### WORK REQUEST
Please look for the string "potential" below and report every line in which it occurs.

### DATA SHOWN

• • • • •

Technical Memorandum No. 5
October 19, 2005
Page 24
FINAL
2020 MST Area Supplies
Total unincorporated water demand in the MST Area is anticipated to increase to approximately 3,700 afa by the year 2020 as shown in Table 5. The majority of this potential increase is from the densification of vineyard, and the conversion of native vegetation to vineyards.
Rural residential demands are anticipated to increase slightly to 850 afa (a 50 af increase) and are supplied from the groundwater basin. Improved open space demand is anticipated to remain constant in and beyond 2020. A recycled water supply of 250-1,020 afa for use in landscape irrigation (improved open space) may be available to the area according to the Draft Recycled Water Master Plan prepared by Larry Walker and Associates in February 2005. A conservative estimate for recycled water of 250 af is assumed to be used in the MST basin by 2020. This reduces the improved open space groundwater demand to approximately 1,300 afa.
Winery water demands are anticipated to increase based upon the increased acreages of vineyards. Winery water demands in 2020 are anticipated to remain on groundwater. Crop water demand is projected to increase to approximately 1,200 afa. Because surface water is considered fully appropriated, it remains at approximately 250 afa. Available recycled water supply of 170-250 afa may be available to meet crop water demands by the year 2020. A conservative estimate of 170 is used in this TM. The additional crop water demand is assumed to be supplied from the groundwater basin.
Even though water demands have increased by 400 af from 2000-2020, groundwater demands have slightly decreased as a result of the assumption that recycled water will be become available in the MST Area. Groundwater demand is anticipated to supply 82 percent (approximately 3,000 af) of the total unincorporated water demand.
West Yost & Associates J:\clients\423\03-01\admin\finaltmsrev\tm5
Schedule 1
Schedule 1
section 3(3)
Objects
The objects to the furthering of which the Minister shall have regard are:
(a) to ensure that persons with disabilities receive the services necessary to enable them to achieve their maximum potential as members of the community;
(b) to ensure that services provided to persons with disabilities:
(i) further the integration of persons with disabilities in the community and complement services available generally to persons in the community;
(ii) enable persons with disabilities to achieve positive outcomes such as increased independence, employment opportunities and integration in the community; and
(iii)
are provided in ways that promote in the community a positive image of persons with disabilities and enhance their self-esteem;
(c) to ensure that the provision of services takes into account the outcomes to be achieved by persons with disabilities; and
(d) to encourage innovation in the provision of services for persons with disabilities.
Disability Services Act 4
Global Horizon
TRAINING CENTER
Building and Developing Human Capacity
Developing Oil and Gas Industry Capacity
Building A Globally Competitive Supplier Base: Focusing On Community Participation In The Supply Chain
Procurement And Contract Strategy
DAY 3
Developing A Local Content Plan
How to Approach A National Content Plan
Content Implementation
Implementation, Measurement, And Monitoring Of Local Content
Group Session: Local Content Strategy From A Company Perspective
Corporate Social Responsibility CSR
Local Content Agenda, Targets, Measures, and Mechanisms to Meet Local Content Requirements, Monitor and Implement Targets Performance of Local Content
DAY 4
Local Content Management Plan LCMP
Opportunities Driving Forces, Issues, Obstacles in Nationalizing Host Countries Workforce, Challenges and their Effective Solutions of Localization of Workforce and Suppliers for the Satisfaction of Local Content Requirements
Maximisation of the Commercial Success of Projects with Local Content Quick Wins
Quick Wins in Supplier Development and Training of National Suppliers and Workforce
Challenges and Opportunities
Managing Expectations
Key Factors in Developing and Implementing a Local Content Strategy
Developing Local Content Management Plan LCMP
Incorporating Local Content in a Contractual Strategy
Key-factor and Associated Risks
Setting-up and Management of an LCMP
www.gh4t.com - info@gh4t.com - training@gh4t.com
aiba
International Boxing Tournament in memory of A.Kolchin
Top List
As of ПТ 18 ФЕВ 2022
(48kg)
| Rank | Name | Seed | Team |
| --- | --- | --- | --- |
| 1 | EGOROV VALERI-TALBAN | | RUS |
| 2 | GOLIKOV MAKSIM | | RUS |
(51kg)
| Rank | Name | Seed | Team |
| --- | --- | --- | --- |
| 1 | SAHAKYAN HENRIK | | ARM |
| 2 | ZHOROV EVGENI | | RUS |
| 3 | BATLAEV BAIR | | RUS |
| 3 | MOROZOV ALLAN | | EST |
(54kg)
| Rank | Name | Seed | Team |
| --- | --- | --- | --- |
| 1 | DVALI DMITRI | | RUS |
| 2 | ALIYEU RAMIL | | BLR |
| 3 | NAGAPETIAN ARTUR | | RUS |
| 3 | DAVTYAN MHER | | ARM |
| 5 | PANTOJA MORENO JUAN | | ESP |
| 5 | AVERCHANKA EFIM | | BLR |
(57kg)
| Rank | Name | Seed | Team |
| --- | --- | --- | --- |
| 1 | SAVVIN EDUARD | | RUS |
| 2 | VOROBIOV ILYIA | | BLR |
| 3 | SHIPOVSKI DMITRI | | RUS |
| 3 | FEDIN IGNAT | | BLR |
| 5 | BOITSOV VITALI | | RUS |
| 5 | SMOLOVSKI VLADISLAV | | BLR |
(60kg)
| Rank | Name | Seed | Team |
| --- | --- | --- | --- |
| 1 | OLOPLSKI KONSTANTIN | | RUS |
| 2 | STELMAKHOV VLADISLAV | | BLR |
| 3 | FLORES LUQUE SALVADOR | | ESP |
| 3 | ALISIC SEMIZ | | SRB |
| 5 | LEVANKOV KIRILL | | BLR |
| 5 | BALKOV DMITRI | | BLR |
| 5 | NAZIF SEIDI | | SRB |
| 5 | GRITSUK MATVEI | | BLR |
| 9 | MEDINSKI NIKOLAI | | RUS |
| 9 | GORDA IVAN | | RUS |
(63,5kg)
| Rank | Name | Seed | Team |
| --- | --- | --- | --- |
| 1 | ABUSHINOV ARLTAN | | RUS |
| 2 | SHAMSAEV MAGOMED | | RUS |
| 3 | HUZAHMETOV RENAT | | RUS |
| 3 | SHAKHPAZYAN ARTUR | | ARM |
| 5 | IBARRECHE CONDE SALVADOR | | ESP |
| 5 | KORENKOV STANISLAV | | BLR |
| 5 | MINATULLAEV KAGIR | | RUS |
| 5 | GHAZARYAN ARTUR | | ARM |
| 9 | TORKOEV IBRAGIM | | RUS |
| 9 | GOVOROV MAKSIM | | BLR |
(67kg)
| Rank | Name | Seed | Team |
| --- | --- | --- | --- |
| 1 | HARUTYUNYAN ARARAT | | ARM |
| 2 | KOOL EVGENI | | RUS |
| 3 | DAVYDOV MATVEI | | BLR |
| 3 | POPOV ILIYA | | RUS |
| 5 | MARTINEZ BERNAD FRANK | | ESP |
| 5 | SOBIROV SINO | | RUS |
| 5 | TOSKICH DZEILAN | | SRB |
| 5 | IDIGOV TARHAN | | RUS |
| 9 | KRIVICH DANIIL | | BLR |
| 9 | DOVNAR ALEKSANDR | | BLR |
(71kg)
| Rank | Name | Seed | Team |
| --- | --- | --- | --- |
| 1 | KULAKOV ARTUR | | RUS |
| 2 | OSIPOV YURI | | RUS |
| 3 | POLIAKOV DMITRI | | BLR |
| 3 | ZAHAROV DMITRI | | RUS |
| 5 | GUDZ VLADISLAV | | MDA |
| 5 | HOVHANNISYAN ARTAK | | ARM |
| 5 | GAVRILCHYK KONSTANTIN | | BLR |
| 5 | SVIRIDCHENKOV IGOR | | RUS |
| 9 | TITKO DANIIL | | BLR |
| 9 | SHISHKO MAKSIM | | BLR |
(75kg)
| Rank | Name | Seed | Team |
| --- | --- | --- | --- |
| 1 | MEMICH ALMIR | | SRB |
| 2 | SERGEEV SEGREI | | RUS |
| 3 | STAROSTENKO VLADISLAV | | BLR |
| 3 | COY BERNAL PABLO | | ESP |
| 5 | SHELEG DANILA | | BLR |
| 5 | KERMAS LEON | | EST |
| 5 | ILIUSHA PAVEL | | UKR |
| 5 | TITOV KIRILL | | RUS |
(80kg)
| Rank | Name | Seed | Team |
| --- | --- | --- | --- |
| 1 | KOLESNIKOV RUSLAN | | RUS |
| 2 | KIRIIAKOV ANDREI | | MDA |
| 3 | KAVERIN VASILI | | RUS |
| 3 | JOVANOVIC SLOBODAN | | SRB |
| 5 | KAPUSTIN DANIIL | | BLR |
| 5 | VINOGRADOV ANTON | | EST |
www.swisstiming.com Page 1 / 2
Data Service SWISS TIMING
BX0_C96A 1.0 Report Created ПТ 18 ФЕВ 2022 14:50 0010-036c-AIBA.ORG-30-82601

• • • • •

### WORKED SOLUTION
Total unincorporated water demand in the MST Area is anticipated to increase to approximately 3,700 afa by the year 2020 as shown in Table 5. The majority of this potential increase is from the densification of vineyard, and the conversion of native vegetation to vineyards.
(a) to ensure that persons with disabilities receive the services necessary to enable them to achieve their maximum potential as members of the community;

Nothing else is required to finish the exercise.